• _Task statement_:
All lines in the data bearing the string "Journal" should be identified and copied.

• _Input data_:

- - - - - - -

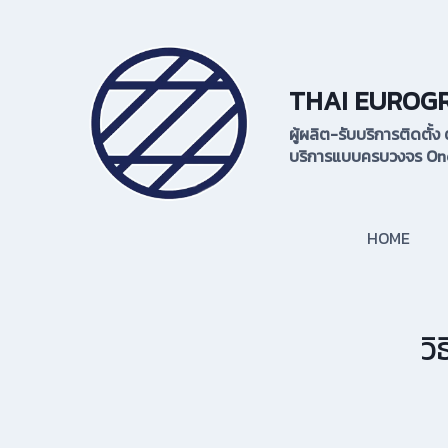
Skip
to
content
THAI EUROG
ผู้ผลิต-รับบริการติดตั
บริการแบบครบวงจร One
HOME
วิ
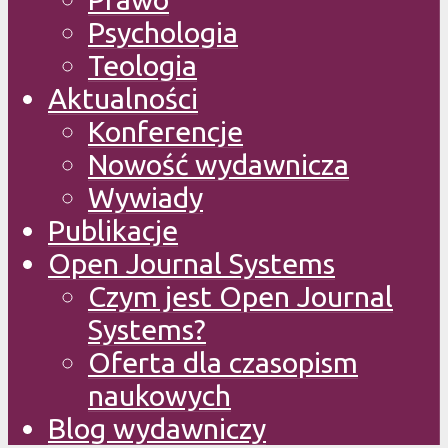
Psychologia
Teologia
Aktualności
Konferencje
Nowość wydawnicza
Wywiady
Publikacje
Open Journal Systems
Czym jest Open Journal
Systems?
Oferta dla czasopism
naukowych
Blog wydawniczy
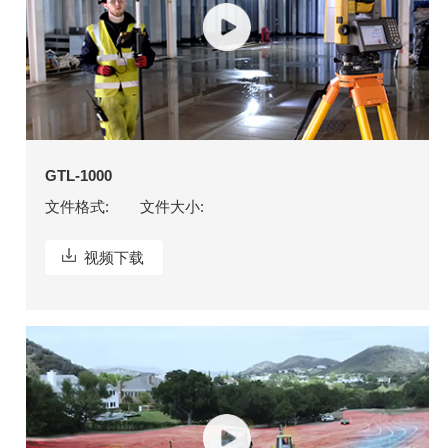
GTL-1000
文件格式:
文件大小:
视频下载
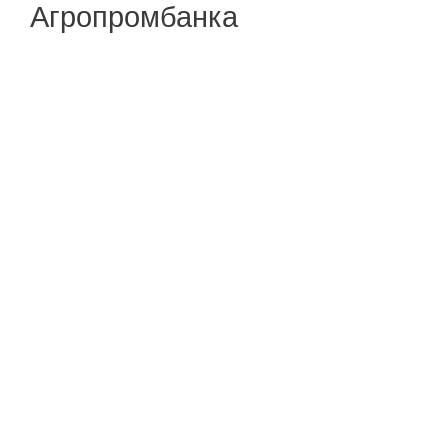
Агропромбанка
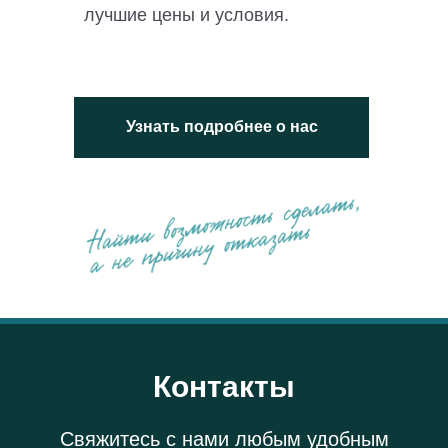
лучшие цены и условия.
Узнать подробнее о нас
Контакты
Свяжитесь с нами любым удобным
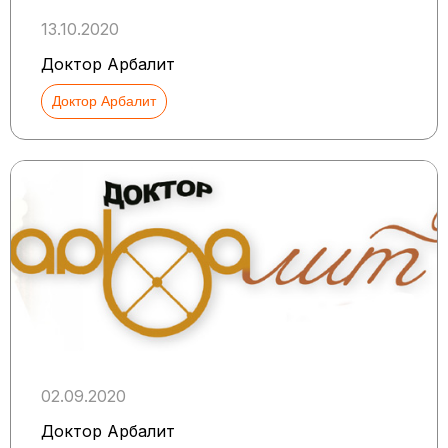
13.10.2020
Доктор Арбалит
Доктор Арбалит
02.09.2020
Доктор Арбалит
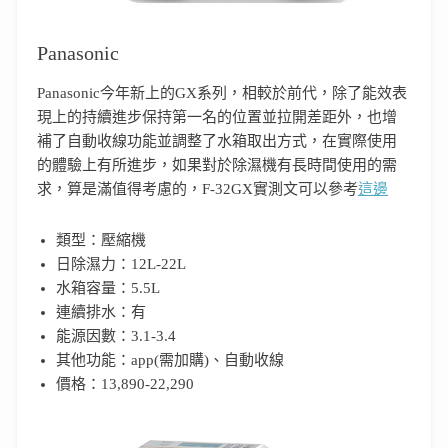
Panasonic
Panasonic今年新上的GX系列，相較於前代，除了能效表
現上的持續進步保持第一名的位置並拉開差距外，也增
補了自動收線功能並調整了水箱取出方式，在實際使用
的體驗上有所進步，如果對於除濕機有長時間使用的需
求，算是滿值得考慮的，F-32GX實測文可以參考
這邊
類型：壓縮機
日除濕力：12L-22L
水箱容量：5.5L
連續排水：有
能源因數：3.1-3.4
其他功能：app(需加購)、自動收線
價格：13,890-22,290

- - - - - - -

• _Response to the exercise_:
Open Journal Systems
Czym jest Open Journal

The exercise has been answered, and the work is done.